Natalia tries to convince him to let her treat the children, who are all sick. He refuses treatment, saying that they don’t need it. They are digging for the body of his cousin, buried here during the war. Duré believes that the cousin doesn’t like it there and is making them all sick. Natalia struggles not to laugh, but the man is serious.
By setting her story in an imaginary country, Obreht emphasizes the folktale and fairytale elements of the novel, as most fairy tales occur “in a land long ago and far, far away.” Folktale and fairy tale elements thread through the novel, as from the beginning Natalia’s present also has no real place or definite date. The city is simply the City; most references to a specific time relate to Natalia’s age. Furthermore, two wars figure in the narrative: World War II during the grandfather’s childhood, and the Balkan conflict of Natalia’s youth and young adulthood. These wars overshadow the lives of the characters; fairy tales and storytelling offer a way to escape and to cope with these conflicts. As a result, war, death, and war’s aftermath become the uncomfortable backdrop for Natalia’s narrative.
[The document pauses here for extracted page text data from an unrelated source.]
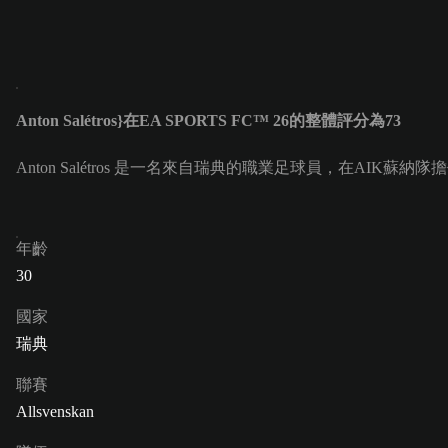
Anton Salétros}在EA SPORTS FC™ 26的整體評分為73
Anton Salétros 是一名來自瑞典的職業足球員，在AIK蘇納隊擔任正
年齡
30
國家
瑞典
聯賽
Allsvenskan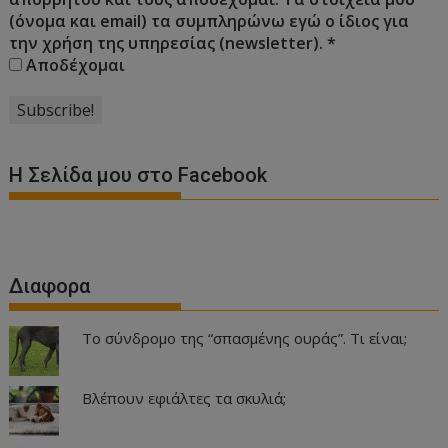
(όνομα και email) τα συμπληρώνω εγώ ο ίδιος για
την χρήση της υπηρεσίας (newsletter).
*
Αποδέχομαι
Η Σελίδα μου στο Facebook
Διαφορα
Το σύνδρομο της “σπασμένης ουράς”. Τι είναι;
Βλέπουν εφιάλτες τα σκυλιά;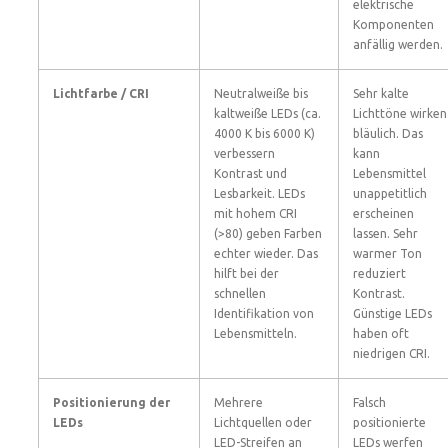
elektrische
Komponenten
anfällig werden.
Lichtfarbe / CRI
Neutralweiße bis
Sehr kalte
kaltweiße LEDs (ca.
Lichttöne wirken
4000 K bis 6000 K)
bläulich. Das
verbessern
kann
Kontrast und
Lebensmittel
Lesbarkeit. LEDs
unappetitlich
mit hohem CRI
erscheinen
(>80) geben Farben
lassen. Sehr
echter wieder. Das
warmer Ton
hilft bei der
reduziert
schnellen
Kontrast.
Identifikation von
Günstige LEDs
Lebensmitteln.
haben oft
niedrigen CRI.
Positionierung der
Mehrere
Falsch
LEDs
Lichtquellen oder
positionierte
LED-Streifen an
LEDs werfen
Natalia’s grandfather’s death sets Natalia off on two quests: a quest of remembrance in retelling a story significant to him and a quest of understanding in which she puts together the pieces of another story that signifies her grandfather’s life. We hear the grandfather’s first name only once, when the grandfather introduces himself to the deathless man; for the remainder of the narrative he is “the grandfather.” This generic name ties him to the folktale genre: he is the everyman, a representative male figure and “grandfather,” not an individual.
The first installment of the deathless man story introduces Gavran Gailé, possibly Death’s nephew. It also introduces the bet that the deathless man has struck with the grandfather, where the grandfather has pledged his precious copy of The Jungle Book.
The diggers, like Natalia’s own grandmother, have deeply-rooted, superstitious beliefs. As a woman of science, like her grandfather, Natalia can hardly believe that Duré is serious. She is angry that he will not allow her to treat his children.
Another motif established in these beginning chapter is that of secrets. Natalia keeps her grandfather’s death a secret, even from her best friend, Zóra. She had kept her grandfather’s illness a secret from her grandmother. She also sets off for Zdrevkov without telling anyone where she is going. Secrets are powerful for Natalia; she clearly metes out her truth sparingly.